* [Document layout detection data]
::::::::

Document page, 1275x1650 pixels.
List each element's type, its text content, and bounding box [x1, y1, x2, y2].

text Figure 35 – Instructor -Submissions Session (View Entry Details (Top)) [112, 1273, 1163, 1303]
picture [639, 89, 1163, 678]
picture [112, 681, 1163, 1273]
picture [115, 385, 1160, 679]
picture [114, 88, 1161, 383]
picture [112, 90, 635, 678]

::::::::

* [Work instructions] Only the lines from the one containing "List each element's" through the last line of the records above are to be reproduced, exactly and with both ends included.

* [Output of the exercise]
List each element's type, its text content, and bounding box [x1, y1, x2, y2].

text Figure 35 – Instructor -Submissions Session (View Entry Details (Top)) [112, 1273, 1163, 1303]
picture [639, 89, 1163, 678]
picture [112, 681, 1163, 1273]
picture [115, 385, 1160, 679]
picture [114, 88, 1161, 383]
picture [112, 90, 635, 678]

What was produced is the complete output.